Naomi Watts jouera dans le drame romantique Margot & Rudi. Ce nouveau rôle marque un moment important pour l’actrice, connue pour ses personnages fragiles, intenses et profondément humains.
Naomi Watts revient avec Margot & Rudi et remet en lumière ses rôles les plus marquants
Par la rédaction
Naomi Watts jouera le rôle principal dans Margot & Rudi, réalisé par Anthony Fabian. Elle interprétera Margot Fonteyn, une grande star du ballet, confrontée à la fin de sa carrière lorsqu’elle rencontre Rudolf Noureev, un danseur jeune, libre, qui ne se plie pas aux règles.
L’histoire repose sur une idée simple : elle pense que tout est terminé pour elle, alors que lui arrive avec une énergie qui change tout. Entre eux naît une relation artistique et humaine qui redonne vie à ce qui semblait bloqué.
Ce rôle ne marque pas un grand retour. Il s’inscrit dans la continuité de son parcours.

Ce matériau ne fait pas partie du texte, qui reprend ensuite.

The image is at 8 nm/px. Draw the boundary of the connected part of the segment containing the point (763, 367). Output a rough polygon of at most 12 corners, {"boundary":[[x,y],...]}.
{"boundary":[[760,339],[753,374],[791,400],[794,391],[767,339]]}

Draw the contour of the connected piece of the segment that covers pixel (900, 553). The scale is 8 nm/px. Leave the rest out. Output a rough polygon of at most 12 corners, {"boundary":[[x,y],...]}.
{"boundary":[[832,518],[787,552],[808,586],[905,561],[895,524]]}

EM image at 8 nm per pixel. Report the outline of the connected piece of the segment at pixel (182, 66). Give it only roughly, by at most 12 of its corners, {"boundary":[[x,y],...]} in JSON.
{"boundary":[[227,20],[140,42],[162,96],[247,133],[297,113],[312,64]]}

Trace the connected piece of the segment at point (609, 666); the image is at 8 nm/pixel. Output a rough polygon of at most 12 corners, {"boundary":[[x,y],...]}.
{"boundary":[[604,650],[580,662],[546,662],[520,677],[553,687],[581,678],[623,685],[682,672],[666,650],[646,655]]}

Naomi Watts ne revient pas : elle continue, en choisissant des personnages qui interrogent le temps, le corps et ce qui reste quand l’élan s’efface.

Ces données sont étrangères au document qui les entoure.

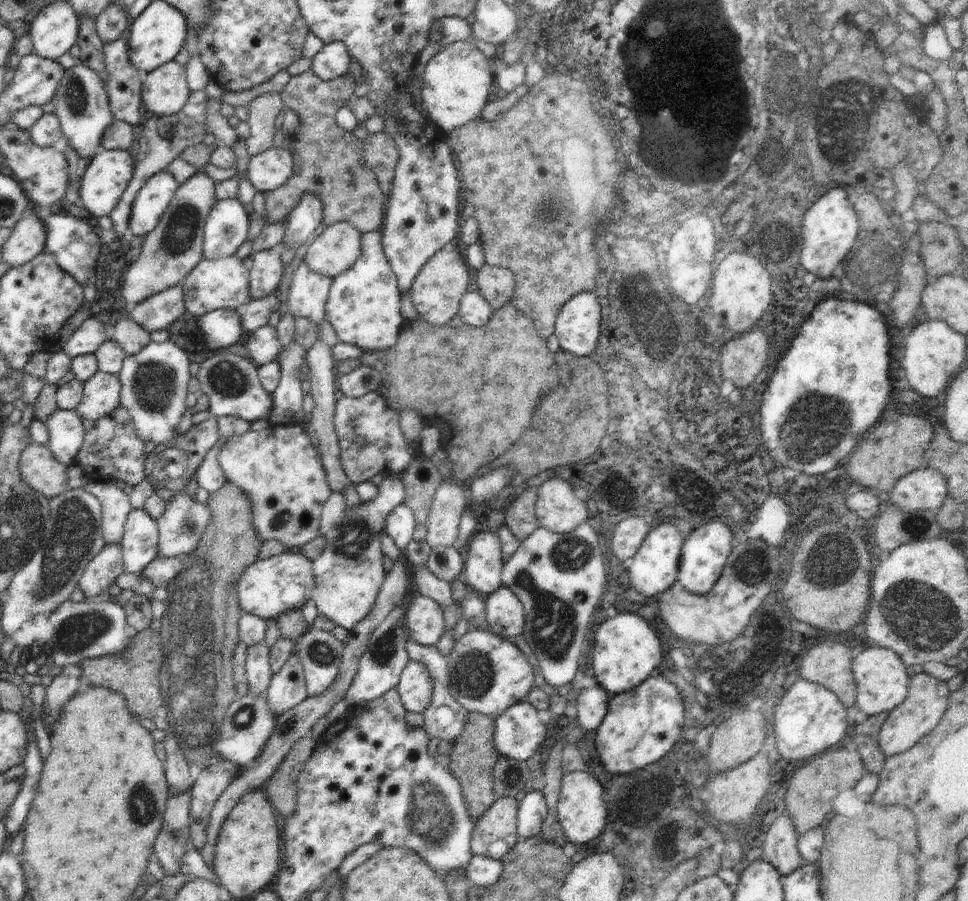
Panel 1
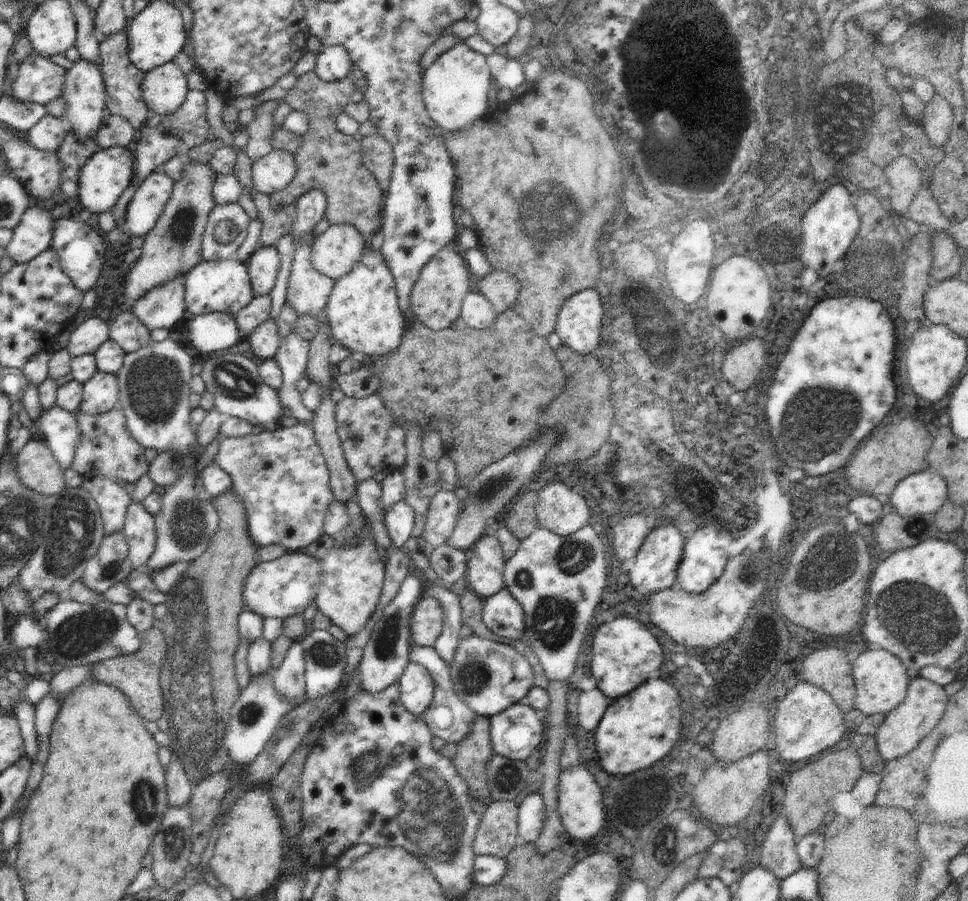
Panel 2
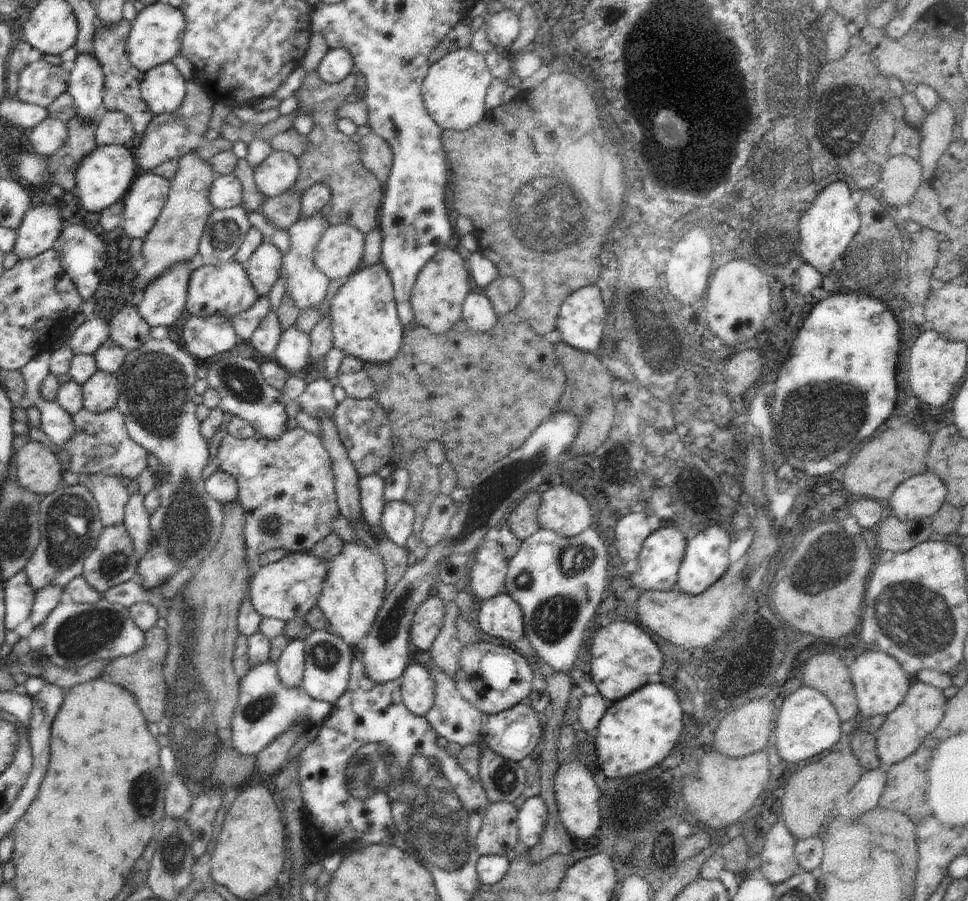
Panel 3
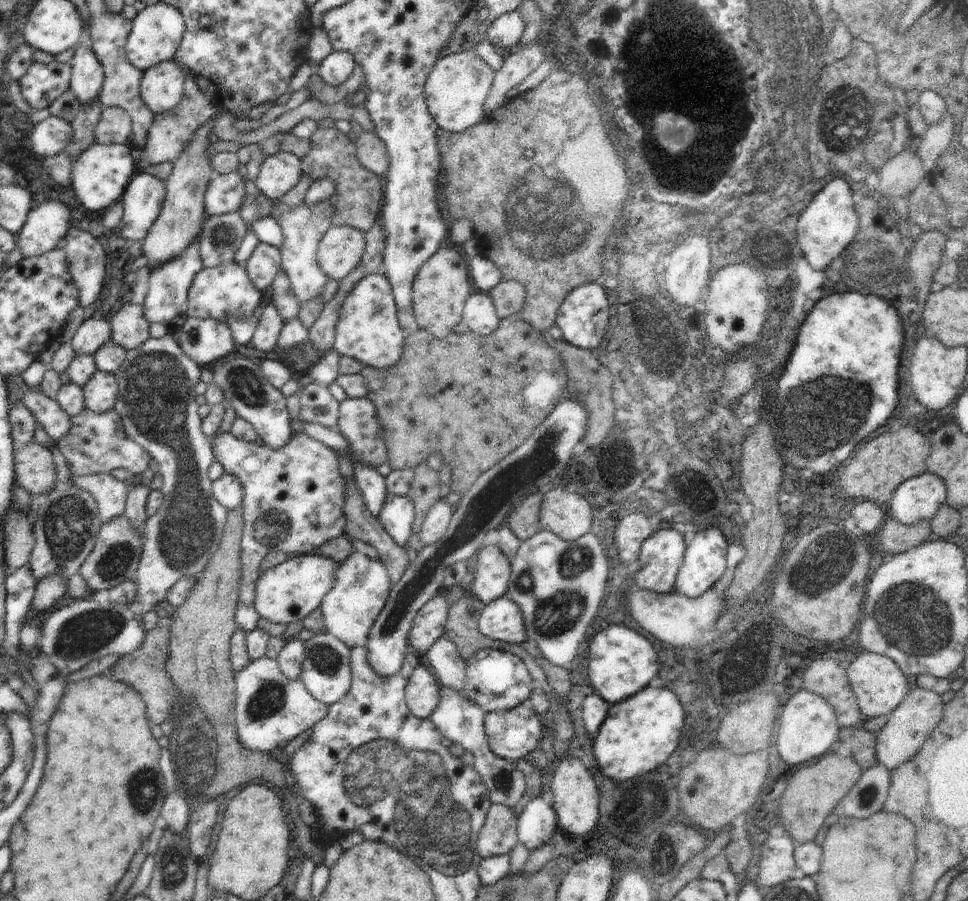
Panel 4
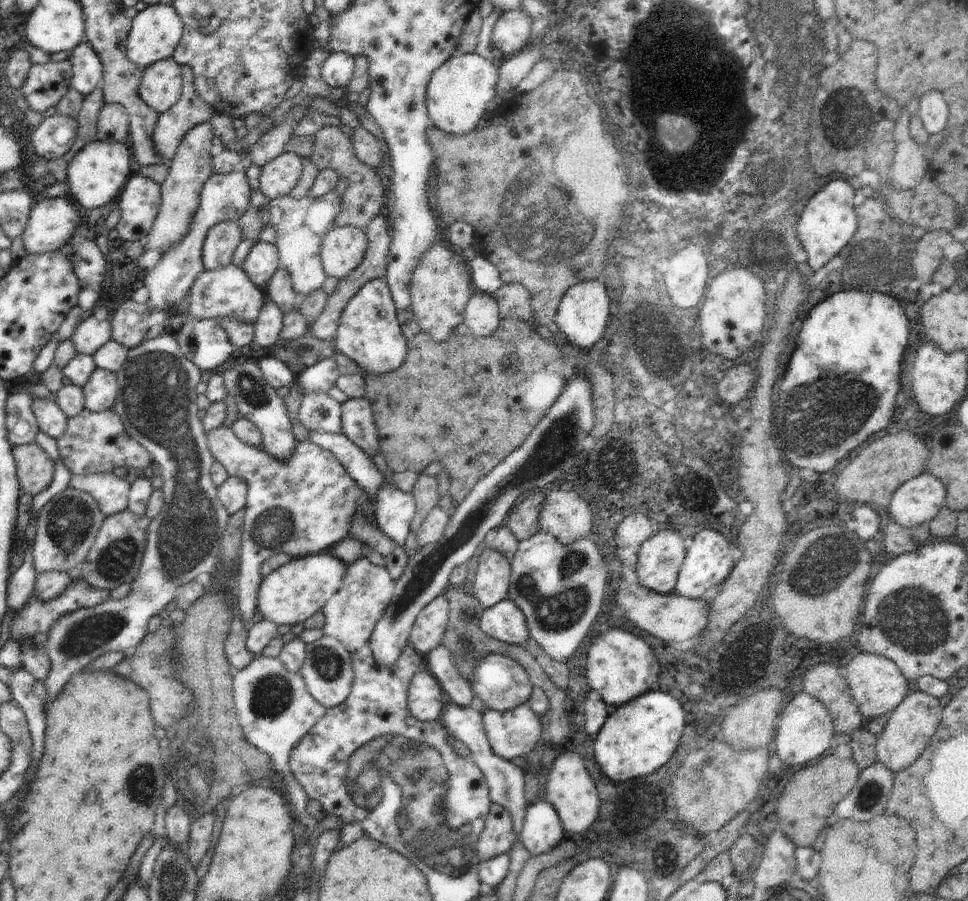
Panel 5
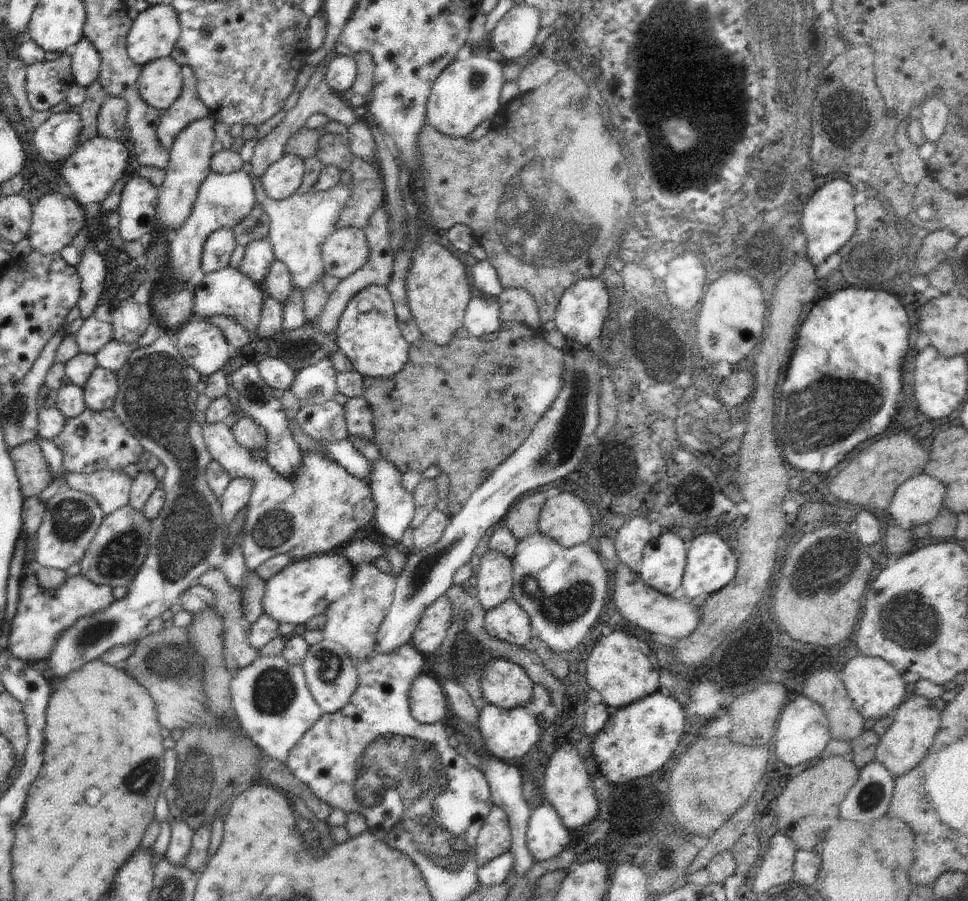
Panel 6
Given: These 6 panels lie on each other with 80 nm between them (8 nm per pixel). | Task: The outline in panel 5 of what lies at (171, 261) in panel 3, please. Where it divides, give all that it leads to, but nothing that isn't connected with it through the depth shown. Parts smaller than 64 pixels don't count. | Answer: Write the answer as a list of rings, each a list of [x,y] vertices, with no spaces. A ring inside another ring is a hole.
[[[209,121],[197,124],[182,138],[174,156],[171,158],[166,180],[161,184],[161,205],[155,221],[147,234],[149,238],[147,249],[158,248],[162,252],[178,244],[187,234],[190,223],[198,205],[203,184],[213,175],[211,167],[213,145],[215,136]]]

Une percée tardive, sans effet de rupture
Pendant longtemps, Naomi Watts a avancé sans être vraiment remarquée. Elle enchaîne des petits rôles, souvent dans des films peu visibles.

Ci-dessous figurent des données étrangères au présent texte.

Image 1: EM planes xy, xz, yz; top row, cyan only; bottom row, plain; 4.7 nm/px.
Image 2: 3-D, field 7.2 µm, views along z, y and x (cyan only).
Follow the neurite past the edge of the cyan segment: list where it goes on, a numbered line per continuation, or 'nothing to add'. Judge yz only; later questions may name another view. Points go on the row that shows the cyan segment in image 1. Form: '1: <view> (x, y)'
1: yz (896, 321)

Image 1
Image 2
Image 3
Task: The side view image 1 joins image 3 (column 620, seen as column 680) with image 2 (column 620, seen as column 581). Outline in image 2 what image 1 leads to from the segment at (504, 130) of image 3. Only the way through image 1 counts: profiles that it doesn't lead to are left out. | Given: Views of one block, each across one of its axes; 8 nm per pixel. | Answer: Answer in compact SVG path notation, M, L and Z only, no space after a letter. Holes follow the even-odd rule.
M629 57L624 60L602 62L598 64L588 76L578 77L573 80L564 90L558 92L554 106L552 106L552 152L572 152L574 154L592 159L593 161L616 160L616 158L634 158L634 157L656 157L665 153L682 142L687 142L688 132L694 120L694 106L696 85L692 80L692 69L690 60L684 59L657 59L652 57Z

Puis vient Mulholland Drive, de David Lynch. Ce film ne la transforme pas en star classique, mais révèle son talent autrement. Elle y joue un personnage dont l’identité se dédouble, se brise et se perd.
À partir de là, sa manière de jouer s’affirme. Elle s’impose dans des rôles marqués par l’incertitude. Elle laisse apparaître le doute, la peur, les contradictions.

Des rôles construits sur la fragilité
Par la suite, Naomi Watts enchaîne des rôles forts, toujours différents. Dans The Ring, elle installe une anxiété constante, presque sans un mot. Dans 21 Grams, elle traverse le deuil avec une intensité directe, sans en faire trop. Dans King Kong, elle tient un équilibre fragile entre la peur et l’attirance.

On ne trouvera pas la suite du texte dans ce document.